Na década de 1930, Walter Benjamin publicou o ensaio “A obra de arte na era da sua reprodutibilidade técnica”, no qual trouxe à tona o importante debate sobre a transformação do processo de produção artística frente ao surgimento de novas tecnologias capazes de reproduzir as obras em escala industrial. Nem toda obra de arte, digo, o objeto em si, precisava mais ser feita diretamente pelas mãos do artista. Suas cópias também poderiam ser arte, como fotografias e gravuras. Ou não?

Quase cem anos depois, não temos mais Benjamin vivo para liderar o debate, mas muitos outros teóricos da arte se debruçam agora sobre as consequências do advento da inteligência artificial generativa na produção artística.

Munido de uma extensa base de dados, sejam textos, áudios ou imagens, um motor de IA generativa é capaz de identificar padrões e reproduzi-los na produção de novos conteúdos. Quando o Dall-e cria uma imagem “impressionista”, é porque estudou antes um monte de quadros impressionistas. O mesmo vale para quando cria obras expressionistas, cubistas ou de qualquer outro movimento artístico conhecido por ele.

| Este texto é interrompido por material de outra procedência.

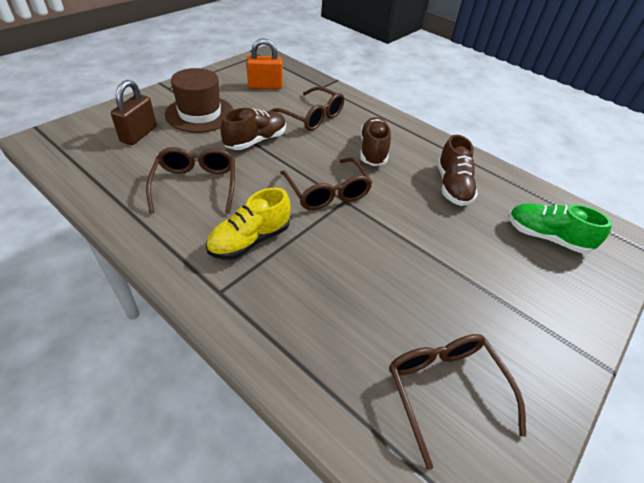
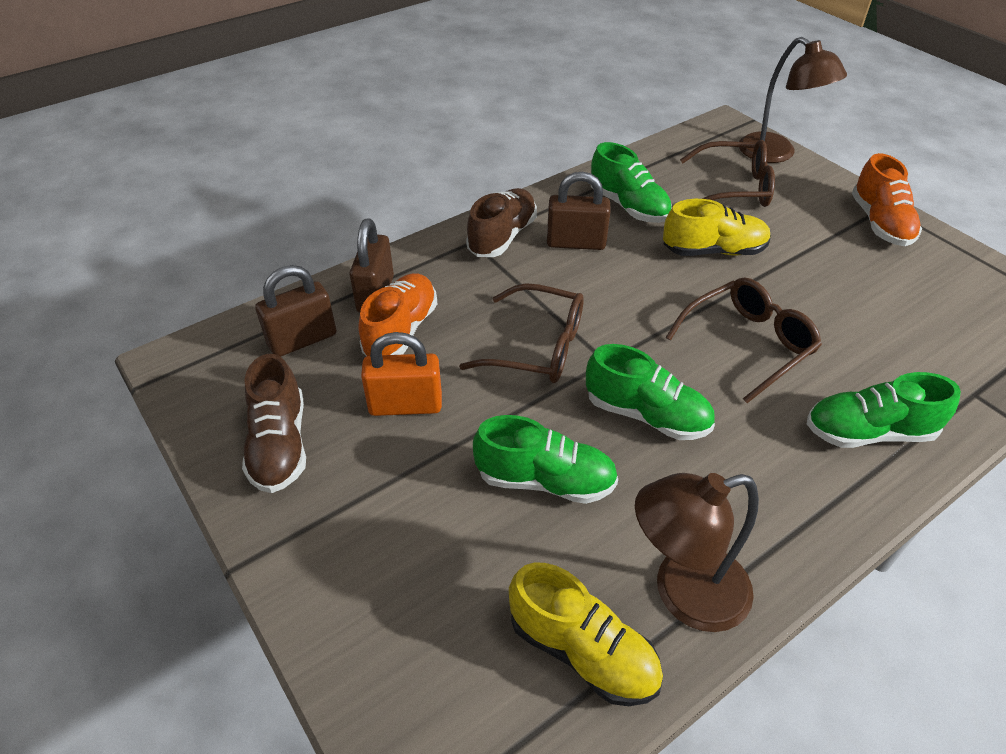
brown glasses: [146,147,235,214] [270,86,344,131] [280,158,373,210] [389,334,526,470] = 4 -> [459,283,584,383] [665,278,822,403] [680,140,775,207] = 3
brown hat: [165,68,234,133] = 1 -> none = 0
brown lamp: none = 0 -> [635,473,759,632] [739,37,847,163] = 2
brown padlock: [111,80,157,145] = 1 -> [255,265,337,357] [350,219,394,313] [547,172,611,250] = 3
brown shoe: [220,108,286,150] [360,117,391,166] [437,135,478,206] = 3 -> [242,354,306,493] [466,188,537,257] = 2
green shoe: [508,203,613,254] = 1 -> [473,415,618,504] [586,344,715,440] [591,142,672,223] [807,372,961,448] = 4
orange shoe: none = 0 -> [359,273,437,356] [852,153,922,246] = 2
yellow shoe: [206,188,290,260] = 1 -> [509,563,663,706] [663,199,771,256] = 2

Esses motores de IA partem sempre da análise de uma produção pregressa para o desenvolvimento de fórmulas com as quais criam conteúdos novos, sim, mas sem “novidade”. Em outras palavras, sabem fazer mais do mesmo. O que esses sistemas de IA não conseguem produzir (ainda!) é uma obra cuja originalidade cause impacto aos espectadores, como os primeiros quadros impressionistas de Monet no século 20, ou os primeiros traços cubistas de Picasso, ou, mais difícil ainda, como os ready mades de Duchamp, que teve a coragem (e a genialidade) de ressignificar um mictório como obra de arte em 1917.

A inquietude do artista, aquilo que o faz buscar não apenas o novo, mas a novidade, isso ainda não vi um sistema de IA ser capaz de replicar. Mas pode ser que um dia, quem sabe, essa inquietude possa ser transformada, ela também, em uma fórmula para criar novas obras geniais a pedido de qualquer criança recém-alfabetizada ou não. 

A história da arte foi impactada inúmeras vezes pela chegada de novas tecnologias. A fotografia, por exemplo, nos levou ao impressionismo, porque não fazia mais sentido apenas pintar cenas ou figuras com extremo realismo. A arte sempre procura se desvencilhar das armadilhas montadas pela tecnologia ou, ao contrário, sempre foi capaz de abraçá-las, desmontá-las ou realocá-las, de outra forma, em outro lugar. Não vai ser diferente com a inteligência artificial. Cabe portanto atualizarmos as reflexões de Benjamin, agora sobre a obra de arte na era da IA generativa.